Perché appunto se tu portassi una sceneggiatura a certa gente, peggio se sei al tuo primo film (perciò ti devi pure cuccare la saccenza del “tu sei giovane, io ho visto nascere duecento film, lo saprò meglio io, nooo?” ) e la suddetta scenggiatura prevedesse  la scena inventata di un’intera parrocchia di gente impazzita, magari come momento culminante della crisi di fede d’un giovane prete, probabilmente ti troveresti come prima cosa a combattere con domande tipo:

– Ma andrà in prima serata, una cosa in cui c’è gente impazzita in una chiesa?

– Ma non sarà offensiva una scena con gente che insegue un prete chiamandolo demonio?

Non passerebbe mai, se non perché tu trovassi che sì, potrebbe accadere, per via di un certo batterio sviluppato dalla segale cornuta.

Ma non è più triste che ci sia una spiegazione a tutto?

Un tempo, senza la scienza, non ci sarebbe stata alcuna spiegazione, e la storia di quella giornata si sarebbe ammantata di leggenda.
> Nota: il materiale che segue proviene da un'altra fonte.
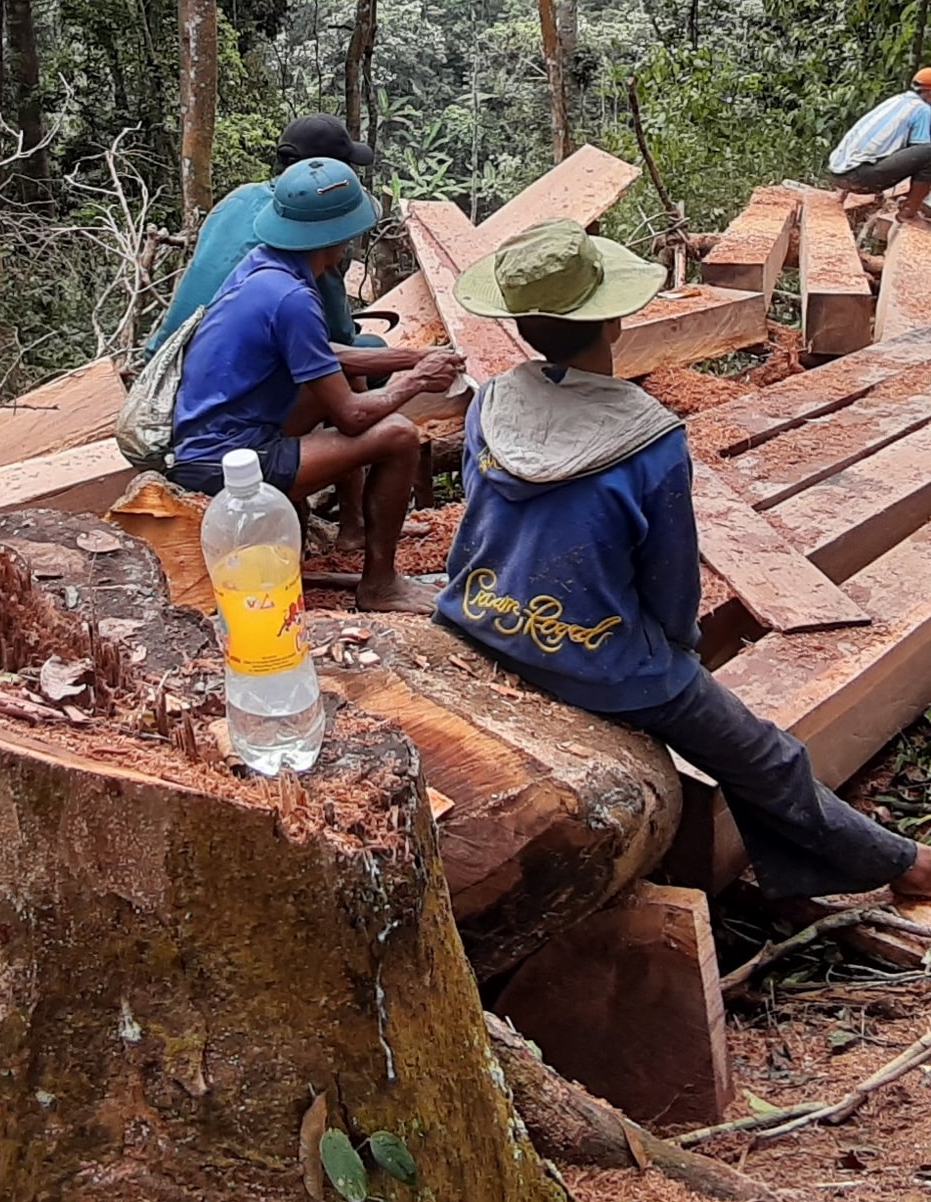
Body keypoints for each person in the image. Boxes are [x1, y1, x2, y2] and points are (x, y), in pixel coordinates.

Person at [435, 217, 931, 900]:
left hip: (477, 613)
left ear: (520, 324)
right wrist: (676, 653)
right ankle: (900, 865)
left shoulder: (490, 402)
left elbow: (482, 516)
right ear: (611, 321)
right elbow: (669, 581)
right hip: (599, 658)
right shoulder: (649, 439)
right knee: (766, 756)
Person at [168, 158, 463, 614]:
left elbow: (324, 357)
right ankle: (380, 585)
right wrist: (415, 381)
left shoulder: (264, 269)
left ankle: (354, 526)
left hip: (213, 438)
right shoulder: (293, 299)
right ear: (338, 238)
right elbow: (351, 416)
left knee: (350, 377)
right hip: (225, 463)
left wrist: (413, 356)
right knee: (400, 436)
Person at [829, 71, 931, 222]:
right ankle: (908, 212)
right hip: (859, 177)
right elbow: (919, 153)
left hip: (839, 173)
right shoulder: (923, 110)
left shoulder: (897, 100)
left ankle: (842, 193)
Comunque. Tu, se trovassi studiando qua e là questa possibilità scientifica di un’intera collettività che impazzisce per via della ormai celebre segale, ti ritroveresti a rovinare tutto perchè costretto a scrivere una scena in cui un panettiere impasta le ostie e dice al garzone: “Uh facciamo attenzione, quella è segale cornuta e a volte produce un batterio che è simile alla base dell’Lsd”.

Oppure un commissario con il trench che lo dice dopo:

“Ah, ecco perché essi sono del tutto impazziti: come vedi queste ostie sono state contaminate da un batterio che è alla base dell’Lsd, il che spiega perché improvvisamente sono del tutto andati fuori di senno”.
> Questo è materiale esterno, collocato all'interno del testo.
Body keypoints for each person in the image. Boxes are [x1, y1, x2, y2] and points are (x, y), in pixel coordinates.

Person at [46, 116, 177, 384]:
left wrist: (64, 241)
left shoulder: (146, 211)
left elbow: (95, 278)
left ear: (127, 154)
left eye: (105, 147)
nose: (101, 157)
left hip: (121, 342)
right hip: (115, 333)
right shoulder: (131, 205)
Non è esilarante quanto la visione inspiegabile di una collettività di vecchine e gente di ogni età che corre nuda o urlante in una chiesa…
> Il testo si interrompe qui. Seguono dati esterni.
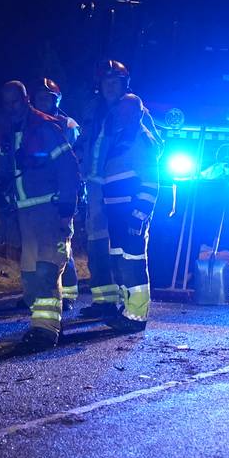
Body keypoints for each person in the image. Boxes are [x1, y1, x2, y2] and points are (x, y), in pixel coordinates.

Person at [0, 81, 81, 350]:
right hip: (24, 214)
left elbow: (69, 168)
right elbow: (5, 172)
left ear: (25, 100)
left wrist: (67, 209)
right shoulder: (12, 132)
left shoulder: (45, 128)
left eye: (15, 102)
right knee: (31, 275)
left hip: (49, 210)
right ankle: (40, 325)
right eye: (6, 103)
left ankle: (46, 331)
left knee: (47, 269)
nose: (11, 107)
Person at [76, 59, 159, 318]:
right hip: (97, 187)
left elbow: (153, 147)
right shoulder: (93, 111)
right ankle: (104, 300)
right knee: (97, 243)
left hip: (123, 186)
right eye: (106, 82)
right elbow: (84, 145)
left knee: (124, 247)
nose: (110, 87)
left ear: (125, 84)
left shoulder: (134, 110)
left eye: (116, 82)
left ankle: (129, 308)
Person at [99, 94, 160, 332]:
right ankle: (127, 309)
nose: (122, 116)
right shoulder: (123, 136)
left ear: (138, 113)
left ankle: (136, 315)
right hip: (117, 212)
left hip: (130, 213)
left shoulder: (142, 139)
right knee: (119, 261)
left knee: (132, 263)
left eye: (127, 112)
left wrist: (138, 215)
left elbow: (151, 182)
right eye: (119, 112)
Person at [31, 77, 82, 313]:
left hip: (62, 194)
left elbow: (75, 160)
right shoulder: (30, 124)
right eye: (39, 98)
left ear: (56, 100)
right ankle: (40, 291)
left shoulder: (67, 125)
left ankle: (69, 293)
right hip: (37, 196)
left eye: (47, 98)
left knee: (63, 247)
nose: (42, 102)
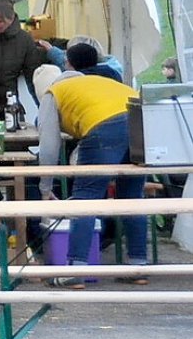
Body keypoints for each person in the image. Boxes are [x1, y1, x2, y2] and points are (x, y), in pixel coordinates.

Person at [36, 43, 147, 286]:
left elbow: (49, 147)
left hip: (104, 128)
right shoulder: (104, 82)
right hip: (143, 123)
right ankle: (138, 265)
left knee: (85, 198)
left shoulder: (53, 93)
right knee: (133, 198)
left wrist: (45, 188)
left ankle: (76, 268)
A volte guardo certe commedie inglesi, o persino alcune serie televisive estere, che ti fanno venire le rughe dal ridere, e la base assoluta di ciò che ci fa più ridere è il non sense. Ci ritroviamo spesso a ridere e borbottare ridendo “ma non ha alcun senso!”.

Nel “Motto di spirito” Freud richiamava, tra le altre ragioni della comicità, questo fattore: la deflagrazione di ciò che nel nostro cervello ha assunto un senso ordinato.  Il caos delle cose che pensiamo di aver assunto essere in un certo modo, ci fa ridere.

Allo stesso tempo, appunto, sia nella sua accezione comica come anche in quella drammatica, cio’ che la vita ha di fantastico è che ci stupisce sempre. Che accadono cose che non avremmo mai potuto immaginare: la gente a volte si veste in modi, parla in modi, reagisce in modi che non sono in alcun modo classificabili. Chi scrive film, o libri, è solitamente un buon osservatore; se è bravo  quello che incamera della vita è l’imprevedibile. Ed è capace di inventare nuove e apparentemente insensate imprevedibilità.

Peccato poi che quando cerca di raccontarlo si ritrova davanti a dei:

“E perché si veste così? Dovresti spiegarlo, magari mettiamoci una mamma sarta un po’ pazza in un flasback.” oppure dei:

-Si capirà?

-Non è spiegato.

-Non è chiaro.

Forse per ritrovare la fantasia nelle nostre storie, dovremo convincere chi le legge per finanziarle che si potrebbero distribuire degli opuscoli in sala.

Libretti per le istruzioni, insomma. Mappe per non lasciarsi andare all’eccezionalità della vita.